Another month and some more NICE guidelines. Last year we saw updated guidance on referrals for both cataract and for suspect glaucoma. I noted at the time that, for the glaucoma guidelines, along with the much publicised change to the intraocular pressure cut-off point for consideration of referral from 21mmHg to 24mmHg, there was also the first statement of the usefulness of an OCT analysis. Glaucoma detection is much enhanced by being able to accurately measure changes in the retinal nerve fibre layer and ganglion cell complex thicknesses over time.
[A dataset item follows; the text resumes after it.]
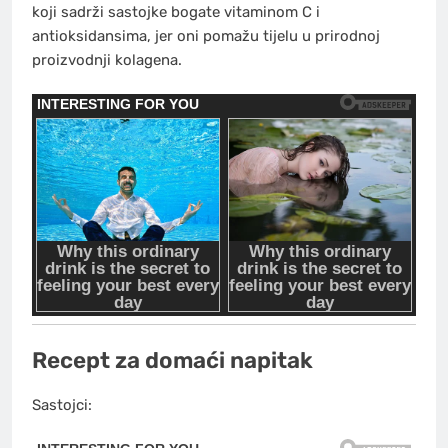
koji sadrži sastojke bogate vitaminom C i
antioksidansima, jer oni pomažu tijelu u prirodnoj
proizvodnji kolagena.
Recept za domaći napitak
Sastojci:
Last week we were told of new NICE guidance with regard to the referral of age-related macular degeneration. Many have suggested ‘nothing new here’, but I would argue there are some things immediately worth noting. Firstly, the guidance categorically states that ophthalmoscopy is undertaken with slit-lamp binocular indirect ophthalmoscopy ‘alone.’ Bearing in mind the range in age of patients seen in any one day, surely this is the death knell for direct as the main technique for retinal viewing.

Secondly, people with vision suggestive of AMD ‘should be offered OCT’. This is a common ocular presentation – can a practice really plan ahead without an OCT being available? Thirdly, suspected wet AMD should be referred urgently even if no visual changes are reported. It rather oddly states this is not an emergency referral but needs to be made within one working day. Presumably this means the appropriate secondary centre needs to be contacted within one day and the patient seen as soon as possible rather than the patient be sent over immediately.

Finally, its states that intraocular injection of anti-VEGF may be undertaken by suitably trained health professionals, including optometrists. I know of only a couple currently undertaking this work, but surely this is a nod to another future development for our profession.